OS Selection: Why OMV Wins on This Hardware

TrueNAS Core and TrueNAS Scale both require a minimum of 8GB RAM for ZFS. That eliminates them immediately. Unraid is a viable lightweight option, but it ties its license to a specific USB boot drive. If that drive fails, you need to contact Unraid support to transfer the license. For a setup that boots from an external SSD, this creates unnecessary fragility.

XigmaNAS (formerly NAS4Free) is a legitimate BSD-based alternative with a light UFS filesystem, but its community is much smaller than Debian’s and Docker integration is more complex. OMV on Debian wins on this hardware. The community is large, Docker support via the Portainer plugin is straightforward, and the web interface is clean and functional.

The Apply workflow, where every change requires a confirmation click on a yellow banner, is slightly repetitive, but it prevents accidental configuration changes from going live immediately. That is a reasonable trade. If you want to see what a modern, feature-heavy NAS OS looks like on capable hardware, my TerraMaster TOS 6 review covers that end of the spectrum. The contrast is instructive.

Who This Project Is For

This is not a beginner project. The BIOS manipulation to bypass the GRUB crash requires comfort with firmware settings. The Samba tuning requires terminal access and willingness to run PowerShell commands on your Windows machine. The RAID resync requires patience measured in hours, not minutes.

If you have one of these units sitting unused, or if you can source one cheaply as decommissioned office hardware, the effort is justified. You get a six-bay, software RAID-capable, Gigabit-saturating backup server for the cost of drives and electricity. The hardware itself costs nothing if you already own it.

For context on what a modern NAS build looks like at the other end of the budget and capability spectrum, the TerraMaster F4-424 Pro Proxmox installation guide shows what you get when you start fresh with current hardware. The TS-669L cannot run Proxmox meaningfully due to the missing VT-x support, but as a dedicated backup target for a Proxmox host, it is a natural companion.

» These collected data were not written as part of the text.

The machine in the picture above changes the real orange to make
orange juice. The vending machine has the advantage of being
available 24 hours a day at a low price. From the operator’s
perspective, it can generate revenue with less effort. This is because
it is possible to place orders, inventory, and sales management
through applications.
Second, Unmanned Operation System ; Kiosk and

Frequently Asked Questions

Can the QNAP TS-669L run Proxmox or virtual machines?

No. The Intel Atom D2700 does not support VT-x, which is the hardware virtualization extension required to run virtual machines. Proxmox and ESXi are not viable options on this hardware. Docker containers work because they use OS-level isolation instead.

Why does OMV show slow SMB transfer speeds on old hardware?

OMV’s default Samba configuration enables SMB signing, AES encryption, Extended Attributes, and Apple compatibility modules. These are computationally expensive and will saturate a weak CPU like the Atom D2700. Disabling them in the OMV Extra Options field and disabling SMB signing on the Windows client via PowerShell resolves the bottleneck entirely.

Do I need to disable UEFI to install OMV on the QNAP TS-669L?

Yes. QNAP’s UEFI implementation on this unit is buggy and causes the GRUB bootloader installation to fail at 99% completion. Setting UEFI Boot to Disabled and enabling Legacy Boot in the BIOS resolves the issue and allows the OMV installer to complete without errors.